Your wife has a right to protect her children and should also have an equal say in how her children are disciplined. I do not know how old your daughter is, as you have not mentioned her age. You want to put an end to her deviate behaviour before she influences your other children in a course in bad behaviour. To be disrespected by your own child is painful as you are the one that loves them most in the world, you are the one that puts a roof overt their head and food on the table. Hitting out on a child can be the most traumatizing and hurtful memory an adult can have, why would you want to pass this legacy onto your precious children. Surely there most be something that your daughter treasures as much as you treasure her. Talk with your wife and find out what that something may be and transform it into a punishment. A punishment will spell disappointment and a lack of enthusiasm for such behaviour. Your daughter will think twice to over step the mark and I’m certain that this method you will regain your power.

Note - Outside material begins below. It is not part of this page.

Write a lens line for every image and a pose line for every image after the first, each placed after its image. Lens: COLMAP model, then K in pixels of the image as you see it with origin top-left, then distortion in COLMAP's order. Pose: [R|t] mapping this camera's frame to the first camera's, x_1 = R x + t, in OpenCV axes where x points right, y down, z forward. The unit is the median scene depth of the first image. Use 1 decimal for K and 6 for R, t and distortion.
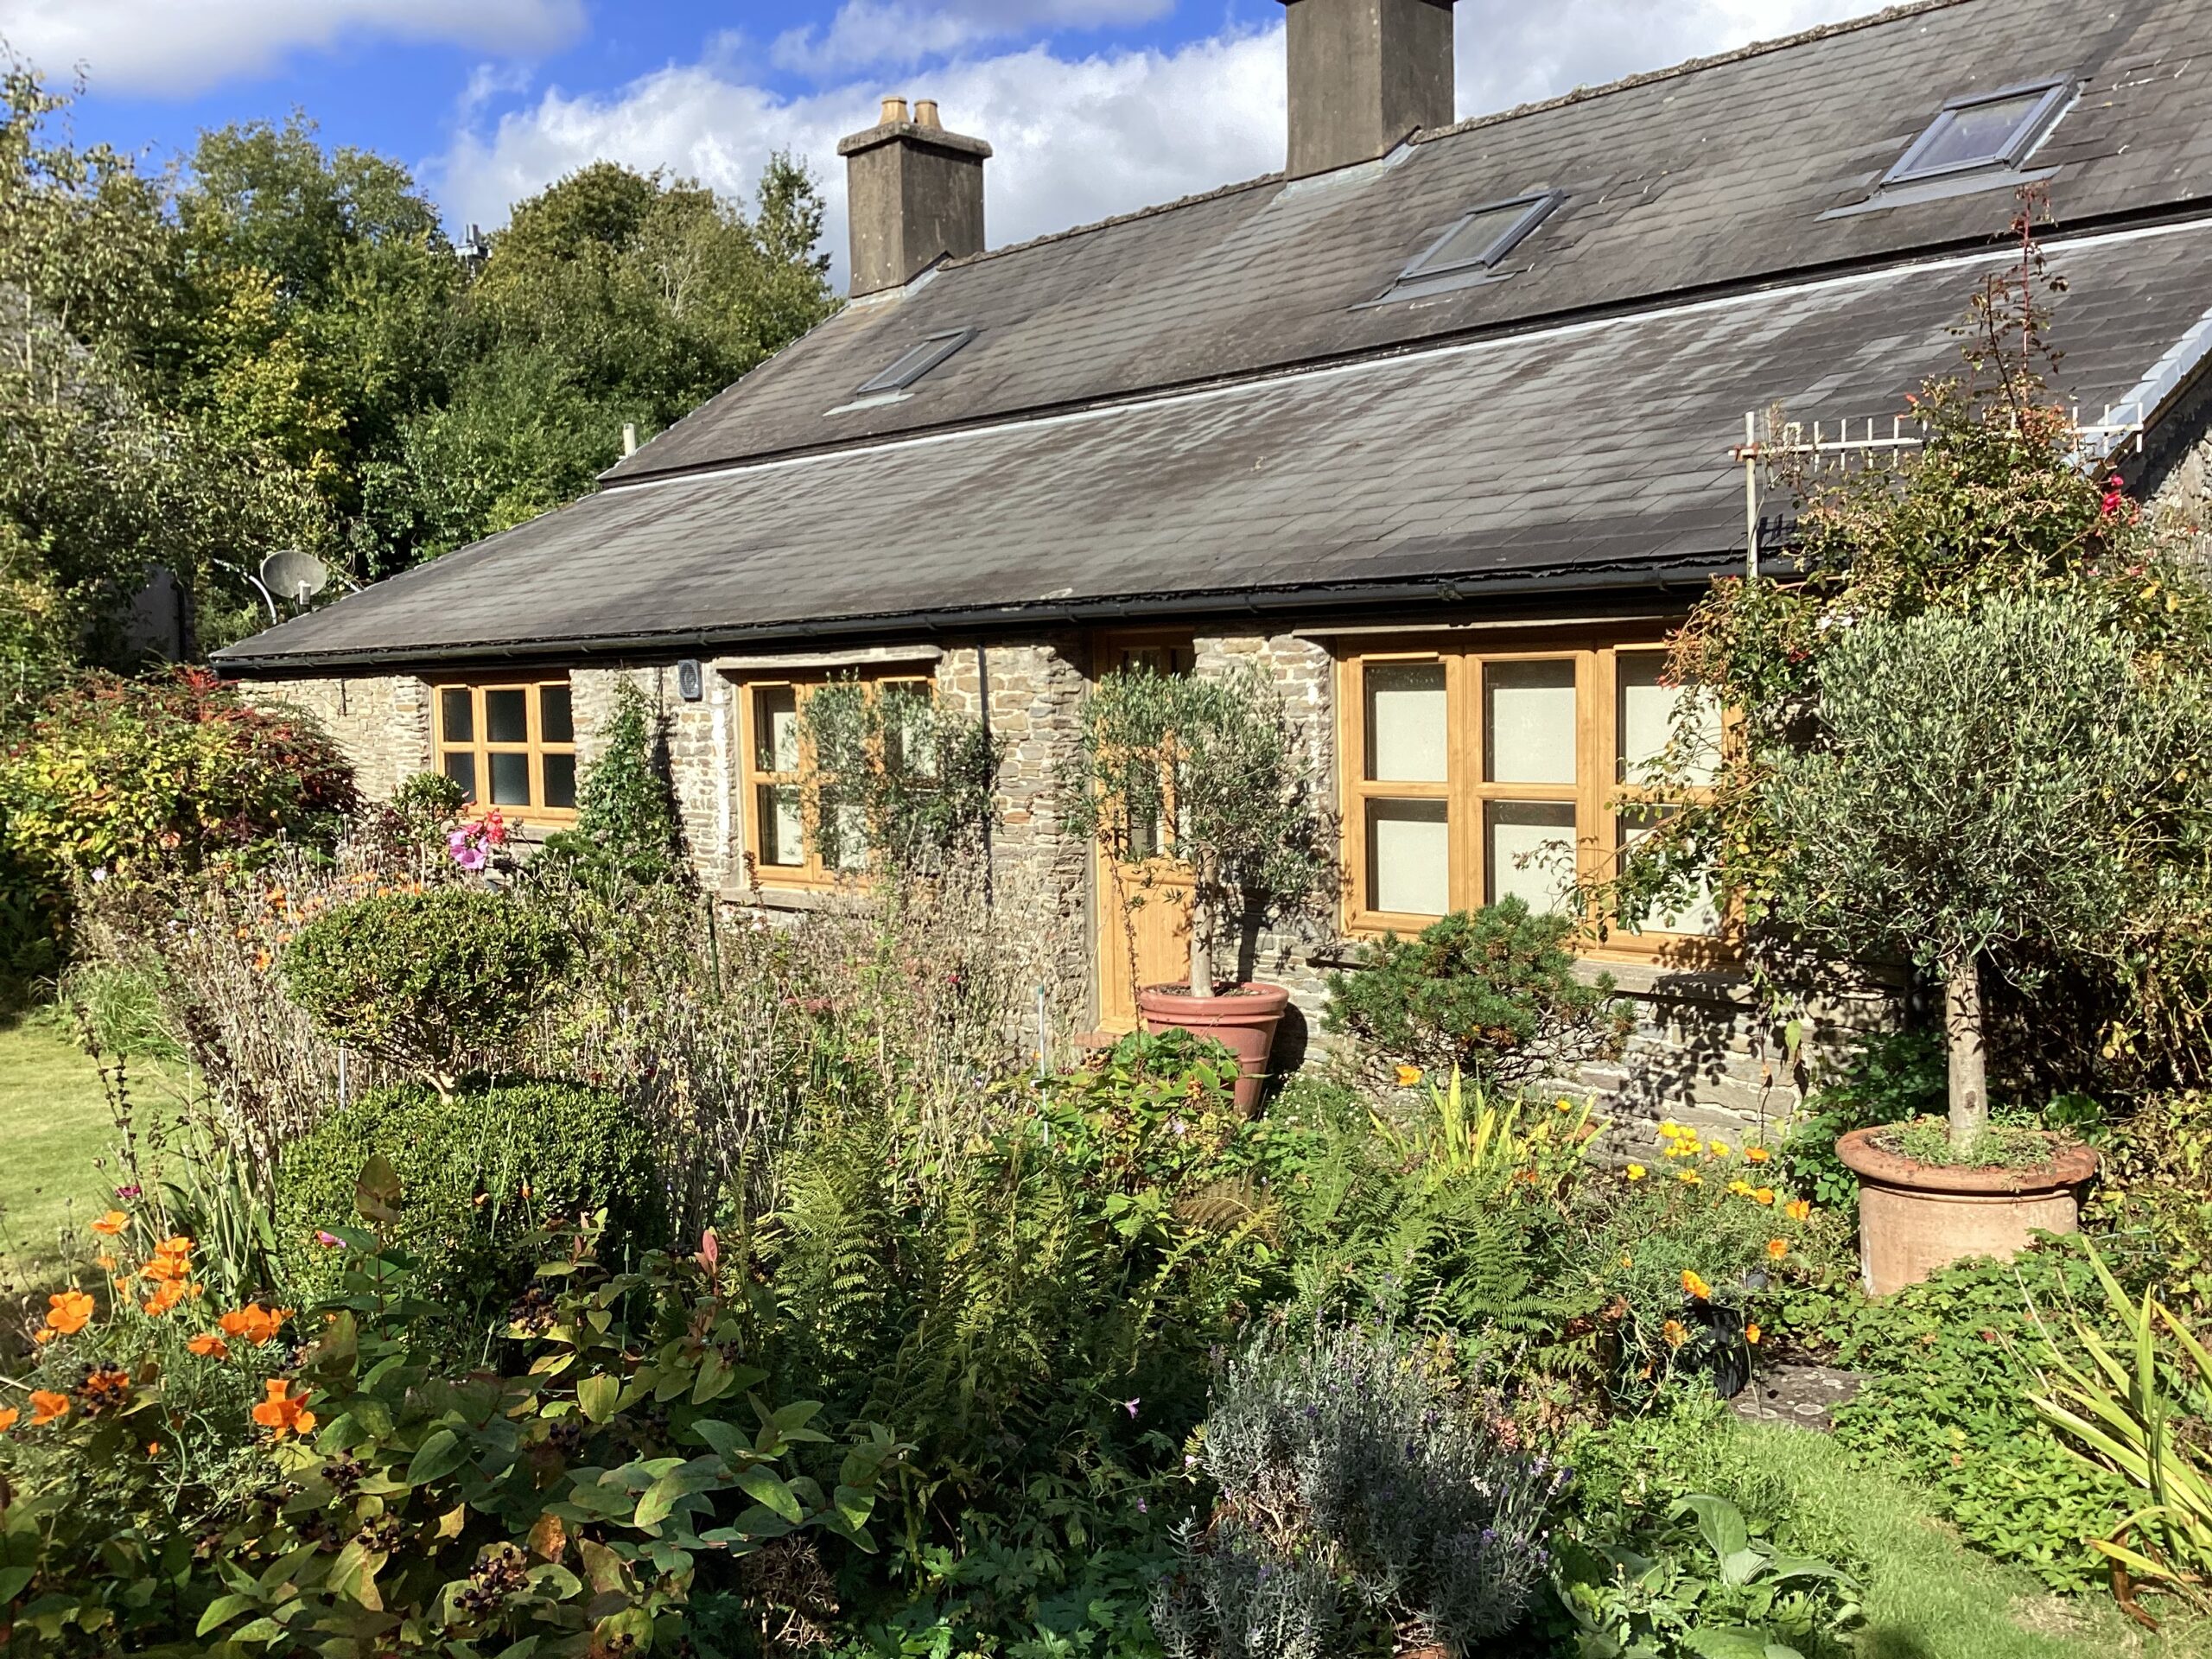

“Honesty needs no disguise nor ornament”
I am a single father of five children my partner died of cancer eight months ago. The children are still very upset and I’m trying to be strong for them, but sometimes feel I’m going to crumble in a big heap on the floor and cry my eyes out in front of them. This is something I fear doing but can’t help feeling weak inside. I get a lot of help from both sides of the family who have offered to take some of my children and raise them as their own. I desperately want to keep my children as one family growing up together in the same time and space. But the reality of that happening is disappearing everyday.

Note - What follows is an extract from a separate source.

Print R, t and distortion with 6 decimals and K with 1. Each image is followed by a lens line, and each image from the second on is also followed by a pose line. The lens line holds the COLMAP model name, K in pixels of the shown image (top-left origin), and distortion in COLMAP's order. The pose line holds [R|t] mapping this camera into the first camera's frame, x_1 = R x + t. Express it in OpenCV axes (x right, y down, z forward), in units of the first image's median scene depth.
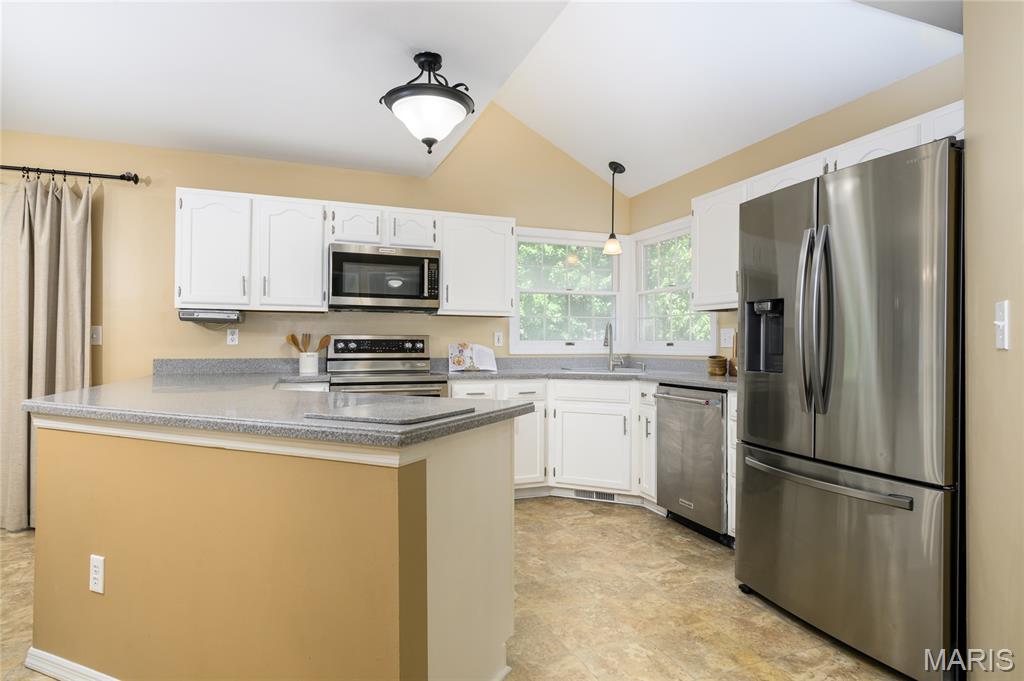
lens RADIAL K [[553.0, 0, 515.0], [0, 553.0, 342.5], [0, 0, 1]] dist [-0.000890, 0.000522]
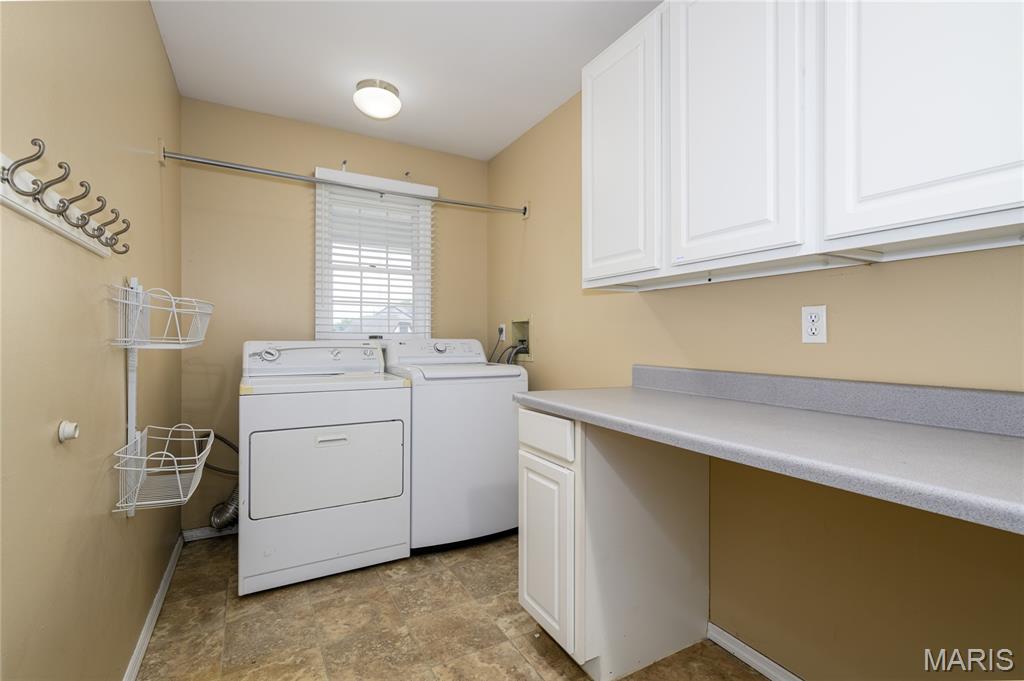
lens RADIAL K [[469.1, 0, 512.0], [0, 469.1, 340.6], [0, 0, 1]] dist [0.002080, -0.000422]
pose [[-0.991027, -0.010026, -0.133284, 0.046987], [-0.008871, 0.999918, -0.009257, 0.008546], [0.133366, -0.007991, -0.991035, 0.956037]]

I am happy that you have taken the first step to open up and say what is truly in your heart. Being strong requires a lot of strength and the family you have is trying to lighten the load. Speak to someone who you feel comfortable with, cry, yell, let it out! You have had a great lose and you need to feel this lose without apologizing or making excuses for your hurt and anguish. Allowing the family to share the responsibility of the children is one thing but to do so on a permanent basis is going to far, which is the reason for your worry. May I suggest that you all get together and hire help for the children and during the holidays two children at a time can experience living with a close relative.Your family sound very loving and the reality of that love will carry you all through.